# How do you solve x^2+4x= -1?

May 20, 2016

$x = - 2 \setminus \pm \setminus \sqrt{3}$

#### Explanation:

There are several ways to do it, by I would prefer in this case to use the completing the square method to find the root of the quadratic ${x}^{2} + 4 x = - 1$.

• In completing the square, we need to first make sure whether the a value of the quadratic equation equals to 1. If not, then you need to divide every coefficient and constant by the $a$ value to make sure that the $a$ value is 1. In this case, this is not required.
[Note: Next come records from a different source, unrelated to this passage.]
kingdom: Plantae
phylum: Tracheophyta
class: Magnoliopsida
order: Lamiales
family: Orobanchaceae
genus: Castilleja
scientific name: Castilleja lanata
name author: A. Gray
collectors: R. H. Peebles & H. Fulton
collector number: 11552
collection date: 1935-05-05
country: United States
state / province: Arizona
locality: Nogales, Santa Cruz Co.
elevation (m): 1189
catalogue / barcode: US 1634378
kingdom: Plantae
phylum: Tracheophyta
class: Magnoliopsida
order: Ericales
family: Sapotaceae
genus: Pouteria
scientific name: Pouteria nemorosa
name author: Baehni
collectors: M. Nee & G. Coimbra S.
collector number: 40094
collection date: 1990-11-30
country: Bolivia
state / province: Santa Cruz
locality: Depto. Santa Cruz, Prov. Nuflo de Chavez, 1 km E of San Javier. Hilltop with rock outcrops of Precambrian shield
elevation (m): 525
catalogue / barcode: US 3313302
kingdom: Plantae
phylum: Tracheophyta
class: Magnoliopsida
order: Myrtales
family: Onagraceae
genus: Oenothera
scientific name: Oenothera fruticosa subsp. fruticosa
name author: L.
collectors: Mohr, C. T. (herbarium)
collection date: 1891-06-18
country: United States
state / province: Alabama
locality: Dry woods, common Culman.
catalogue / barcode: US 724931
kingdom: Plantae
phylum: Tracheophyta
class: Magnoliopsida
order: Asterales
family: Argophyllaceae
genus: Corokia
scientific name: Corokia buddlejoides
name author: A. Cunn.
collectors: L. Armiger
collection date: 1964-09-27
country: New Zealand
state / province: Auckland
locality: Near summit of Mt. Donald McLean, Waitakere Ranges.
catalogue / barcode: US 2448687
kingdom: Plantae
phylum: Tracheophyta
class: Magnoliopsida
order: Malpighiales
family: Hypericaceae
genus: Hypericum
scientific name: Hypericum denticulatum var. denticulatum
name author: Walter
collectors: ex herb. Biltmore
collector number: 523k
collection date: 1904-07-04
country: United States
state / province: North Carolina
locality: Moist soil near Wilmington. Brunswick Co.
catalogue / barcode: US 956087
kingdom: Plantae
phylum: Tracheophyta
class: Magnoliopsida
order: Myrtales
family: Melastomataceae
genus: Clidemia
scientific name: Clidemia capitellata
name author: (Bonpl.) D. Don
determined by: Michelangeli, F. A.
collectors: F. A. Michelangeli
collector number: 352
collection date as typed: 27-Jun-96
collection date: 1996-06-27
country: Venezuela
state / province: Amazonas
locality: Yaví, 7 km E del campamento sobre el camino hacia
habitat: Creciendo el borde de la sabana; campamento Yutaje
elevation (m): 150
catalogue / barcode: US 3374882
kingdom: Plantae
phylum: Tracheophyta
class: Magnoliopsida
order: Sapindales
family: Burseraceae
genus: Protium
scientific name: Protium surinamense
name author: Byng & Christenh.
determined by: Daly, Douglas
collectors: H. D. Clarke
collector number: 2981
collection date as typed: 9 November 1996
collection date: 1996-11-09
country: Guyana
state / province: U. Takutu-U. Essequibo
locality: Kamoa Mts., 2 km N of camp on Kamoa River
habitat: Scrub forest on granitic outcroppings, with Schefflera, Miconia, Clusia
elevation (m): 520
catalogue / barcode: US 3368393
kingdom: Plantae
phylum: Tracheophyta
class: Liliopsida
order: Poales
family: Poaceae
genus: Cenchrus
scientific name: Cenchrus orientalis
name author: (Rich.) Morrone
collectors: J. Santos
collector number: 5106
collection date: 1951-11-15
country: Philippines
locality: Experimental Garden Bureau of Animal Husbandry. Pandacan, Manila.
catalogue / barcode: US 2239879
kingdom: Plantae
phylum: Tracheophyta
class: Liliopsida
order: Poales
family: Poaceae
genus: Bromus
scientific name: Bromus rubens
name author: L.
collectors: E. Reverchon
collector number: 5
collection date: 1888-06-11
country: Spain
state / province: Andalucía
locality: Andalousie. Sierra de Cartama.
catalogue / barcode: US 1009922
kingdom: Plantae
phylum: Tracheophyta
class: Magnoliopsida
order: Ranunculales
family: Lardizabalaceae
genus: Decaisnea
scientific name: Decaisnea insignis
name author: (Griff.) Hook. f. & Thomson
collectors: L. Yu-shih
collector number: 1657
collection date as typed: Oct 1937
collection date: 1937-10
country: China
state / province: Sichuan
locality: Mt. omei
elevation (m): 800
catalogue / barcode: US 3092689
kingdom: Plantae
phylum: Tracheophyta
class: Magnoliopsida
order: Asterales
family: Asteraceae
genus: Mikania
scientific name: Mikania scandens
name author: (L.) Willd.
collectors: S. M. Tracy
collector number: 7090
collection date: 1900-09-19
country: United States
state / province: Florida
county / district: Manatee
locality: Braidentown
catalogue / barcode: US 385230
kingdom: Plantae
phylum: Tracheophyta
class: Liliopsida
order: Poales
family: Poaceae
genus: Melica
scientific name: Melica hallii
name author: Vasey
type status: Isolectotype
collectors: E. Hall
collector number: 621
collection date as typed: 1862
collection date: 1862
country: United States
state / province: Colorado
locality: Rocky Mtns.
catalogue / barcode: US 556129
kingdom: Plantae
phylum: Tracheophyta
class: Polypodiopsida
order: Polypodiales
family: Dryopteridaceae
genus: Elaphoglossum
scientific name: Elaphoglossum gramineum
• Now we need to divide the $b$ term by 2 and then square it. Do this to both sides.
${x}^{2} + 4 x + {\left(\setminus \frac{4}{2}\right)}^{2} = - 1 + {\left(\setminus \frac{4}{2}\right)}^{2}$
${x}^{2} + 4 x + 4 = - 1 + 4$
${x}^{2} + 4 x + 4 = 3$

• Put ${x}^{2} + 4 x + 4$ into a binomial.
${\left(x + 2\right)}^{2} = 3$

• To solve for $x$, find the square root of both sides.
$\setminus \sqrt{{\left(x + 2\right)}^{2}} = \setminus \sqrt{3}$
$x + 2 = \setminus \pm \setminus \sqrt{3}$
Notice the $\setminus \pm$ in front of the square root of 3. This is because the square root of 3 can be both a positive and a negative (a negative times a negative is a positive).

• Isolate $x$ by subtracting 2 from both sides.
$x = - 2 \setminus \pm \setminus \sqrt{3}$

Answer: $x = - 2 \setminus \pm \setminus \sqrt{3}$